Dragging old soul and country stars back into the limelight with the help of a hip younger producer has been in danger of becoming a crushingly cliched career move in the last few years (for every Gil Scott-Heron/Johnny Cash style reinvention, there is Tom Jones murdering that-song-what-Moby-sampled or Jack White's tragic attempts to resuscitate a beyond-repair Wanda Jackson). Luckily, Damon Albarn was never likely to put a foot wrong when XL asked him to work his magic on Bobby Womack. Rather than simply revisiting early influences, 'Stupid' is a full-on stab at a modern pop song. It is undoubtedly a 21st century Albarn album (stellar guests, piano ballads, futuristic production squelches) but the burnished mahogany voice and irrepressible funk undoubtedly belongs to Womack.

John Skilbeck

Corin Tucker Band - Kill My Blues (Kill Rock Stars)

I have a personal highlight of London 2012. It was that moment mid-Games when the morning shuttle bus to the Olympic Park neared Tower Bridge and Twitter linked me to a new Corin Tucker Band song, the rebel-girl-rousing 'Groundhog Day'. That was a sweet day. And this video to 'Neskowin' is ace.

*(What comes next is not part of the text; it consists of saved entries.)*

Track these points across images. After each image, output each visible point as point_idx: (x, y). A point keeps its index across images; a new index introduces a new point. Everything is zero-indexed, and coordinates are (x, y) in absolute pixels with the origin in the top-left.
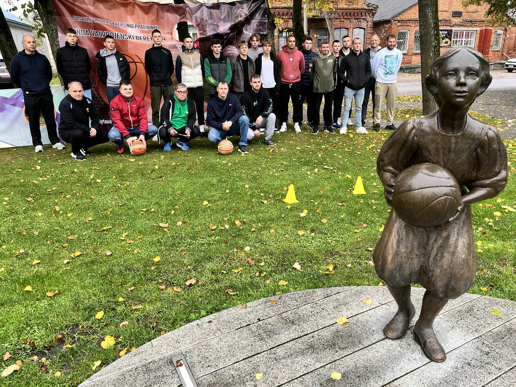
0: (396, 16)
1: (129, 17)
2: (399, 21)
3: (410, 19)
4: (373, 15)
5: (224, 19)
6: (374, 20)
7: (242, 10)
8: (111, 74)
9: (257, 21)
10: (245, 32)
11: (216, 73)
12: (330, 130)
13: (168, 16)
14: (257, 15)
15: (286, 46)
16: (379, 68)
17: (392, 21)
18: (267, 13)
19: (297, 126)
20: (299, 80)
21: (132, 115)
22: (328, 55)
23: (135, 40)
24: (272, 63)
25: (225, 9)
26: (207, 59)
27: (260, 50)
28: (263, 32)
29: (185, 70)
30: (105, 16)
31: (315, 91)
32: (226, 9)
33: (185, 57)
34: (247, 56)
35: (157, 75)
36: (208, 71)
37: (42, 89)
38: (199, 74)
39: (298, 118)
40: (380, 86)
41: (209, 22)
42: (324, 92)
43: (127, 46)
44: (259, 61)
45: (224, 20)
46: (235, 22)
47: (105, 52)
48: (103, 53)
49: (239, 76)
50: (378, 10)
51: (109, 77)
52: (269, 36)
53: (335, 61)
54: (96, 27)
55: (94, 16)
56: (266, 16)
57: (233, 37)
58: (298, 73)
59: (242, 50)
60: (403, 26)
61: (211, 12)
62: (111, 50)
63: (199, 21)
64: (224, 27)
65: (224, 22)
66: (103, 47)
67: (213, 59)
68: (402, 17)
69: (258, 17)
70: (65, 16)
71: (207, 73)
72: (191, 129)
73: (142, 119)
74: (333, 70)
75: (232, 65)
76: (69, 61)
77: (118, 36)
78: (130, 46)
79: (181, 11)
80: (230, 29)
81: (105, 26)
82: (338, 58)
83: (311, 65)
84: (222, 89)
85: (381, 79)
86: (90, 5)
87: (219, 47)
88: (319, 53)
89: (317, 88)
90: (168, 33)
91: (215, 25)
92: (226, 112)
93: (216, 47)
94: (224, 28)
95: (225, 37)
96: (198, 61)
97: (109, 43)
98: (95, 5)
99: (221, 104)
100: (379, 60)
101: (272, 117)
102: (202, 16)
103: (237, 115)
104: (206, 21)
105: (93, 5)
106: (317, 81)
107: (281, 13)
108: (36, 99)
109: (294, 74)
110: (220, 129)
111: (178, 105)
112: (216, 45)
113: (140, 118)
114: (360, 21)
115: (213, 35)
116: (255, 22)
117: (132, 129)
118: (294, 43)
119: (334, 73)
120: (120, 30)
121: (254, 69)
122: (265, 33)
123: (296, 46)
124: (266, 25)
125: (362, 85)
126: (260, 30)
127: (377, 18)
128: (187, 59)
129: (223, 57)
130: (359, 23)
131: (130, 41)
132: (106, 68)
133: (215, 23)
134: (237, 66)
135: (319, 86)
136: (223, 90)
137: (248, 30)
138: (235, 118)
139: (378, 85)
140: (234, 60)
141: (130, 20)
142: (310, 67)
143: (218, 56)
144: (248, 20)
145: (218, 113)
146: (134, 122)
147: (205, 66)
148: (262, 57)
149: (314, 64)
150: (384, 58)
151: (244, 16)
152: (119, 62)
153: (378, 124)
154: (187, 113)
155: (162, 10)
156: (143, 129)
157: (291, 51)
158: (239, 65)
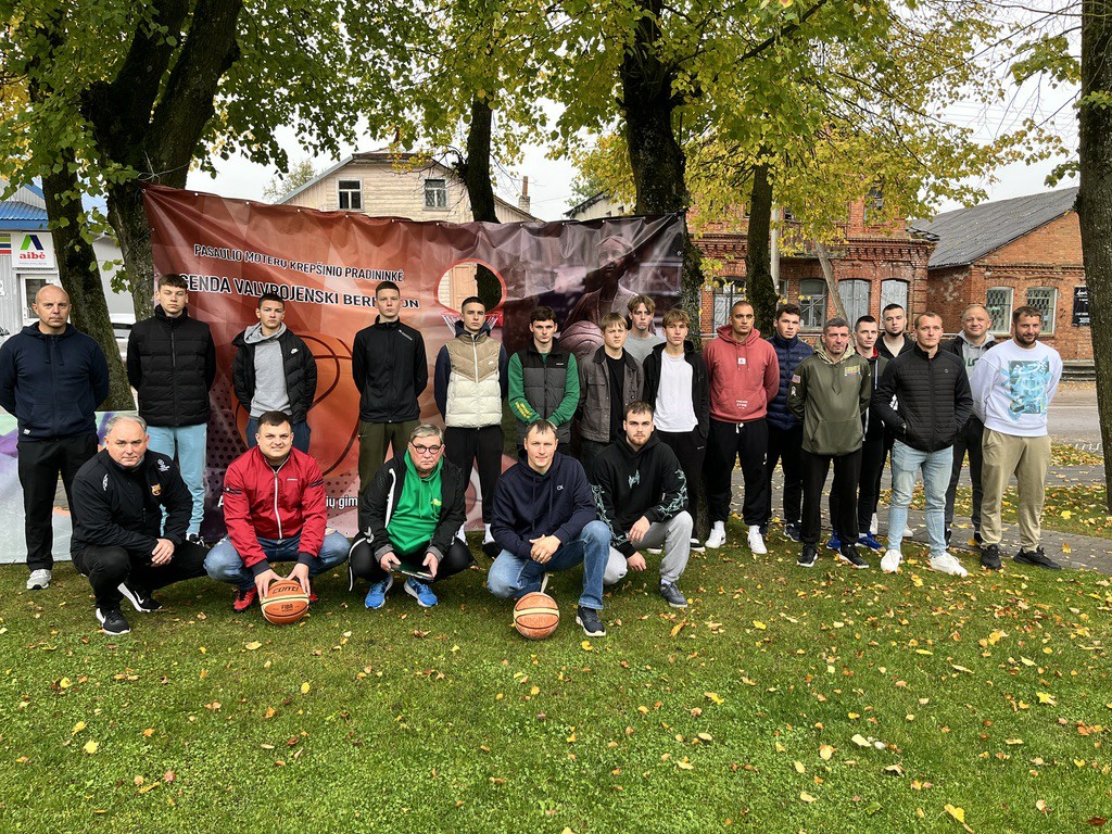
0: (982, 257)
1: (332, 251)
2: (988, 268)
3: (1013, 263)
4: (928, 254)
5: (571, 259)
6: (930, 264)
7: (618, 238)
8: (265, 388)
9: (656, 264)
10: (622, 288)
11: (538, 393)
12: (853, 556)
13: (430, 248)
14: (657, 251)
15: (730, 328)
16: (992, 394)
17: (972, 266)
18: (683, 244)
19: (754, 535)
20: (762, 413)
21: (283, 504)
22: (846, 356)
23: (341, 305)
24: (688, 369)
25: (574, 235)
26: (515, 357)
27: (660, 336)
28: (670, 290)
29: (458, 384)
30: (275, 248)
31: (806, 447)
32: (577, 237)
33: (459, 352)
34: (623, 349)
35: (378, 393)
36: (515, 387)
37: (67, 423)
38: (491, 395)
39: (757, 512)
40: (996, 442)
41: (532, 266)
42: (832, 451)
43: (319, 319)
44: (653, 364)
45: (571, 263)
46: (599, 265)
47: (257, 332)
48: (252, 335)
49: (598, 399)
50: (939, 245)
51: (258, 393)
52: (684, 302)
53: (864, 372)
54: (249, 272)
55: (247, 246)
56: (679, 253)
57: (591, 303)
58: (761, 397)
59: (611, 336)
60: (999, 277)
61: (538, 243)
62: (272, 328)
63: (507, 262)
64: (570, 278)
65: (571, 266)
66: (256, 320)
67: (531, 356)
68: (996, 259)
69: (658, 254)
70: (173, 244)
71: (513, 391)
72: (443, 552)
73: (308, 516)
74: (861, 392)
75: (582, 372)
76: (155, 354)
77: (298, 294)
78: (326, 317)
79: (465, 239)
80: (585, 282)
81: (270, 270)
82: (872, 362)
83: (797, 379)
84: (538, 443)
85: (1000, 421)
86: (242, 220)
87: (549, 327)
88: (820, 350)
89: (814, 441)
90: (428, 290)
91: (545, 272)
92: (545, 508)
93: (540, 327)
94: (569, 280)
95: (572, 301)
96: (494, 361)
97: (269, 311)
98: (253, 222)
99: (535, 485)
100: (992, 373)
101: (684, 520)
102: (517, 250)
103: (577, 517)
104: (526, 262)
105: (249, 222)
106: (813, 420)
107: (721, 246)
108: (46, 449)
109: (750, 398)
110: (523, 555)
111: (412, 482)
112: (541, 323)
113: (304, 513)
114: (898, 266)
115: (540, 296)
116: (648, 268)
117: (279, 542)
118: (750, 322)
119: (862, 401)
120: (306, 281)
121: (638, 383)
122: (674, 294)
123: (755, 326)
124: (679, 274)
125: (944, 438)
126: (661, 286)
127: (935, 260)
128: (463, 355)
129: (560, 351)
130: (896, 270)
131: (327, 308)
132: (254, 371)
133: (548, 269)
134: (595, 375)
135: (818, 435)
136: (542, 446)
137: (632, 286)
138: (568, 527)
139: (992, 439)
140: (588, 360)
141: (335, 259)
142: (795, 384)
143: (545, 350)
144: (631, 263)
145: (522, 508)
146: (287, 524)
147: (511, 373)
148: (664, 353)
149: (806, 376)
150: (1006, 367)
151: (622, 252)
152: (287, 357)
153: (995, 545)
154: (438, 503)
155: (418, 236)
156: (306, 546)
157: (742, 339)
158: (599, 373)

  1. Pranam, I'm guessing the rehearsal space in question was either the Boom Boom Rooms, Beehive Mill in the same building as Sankeys or Greenhouse Rehearsals on Pollard Street

  2. +1 point for listing all the usual suspects Dom, but -1 point for not getting the answer right. The room in question was at the Kraak gallery off Stephenson Square. Great place, but low on facilities. Not sure they even had a working loo when I was there.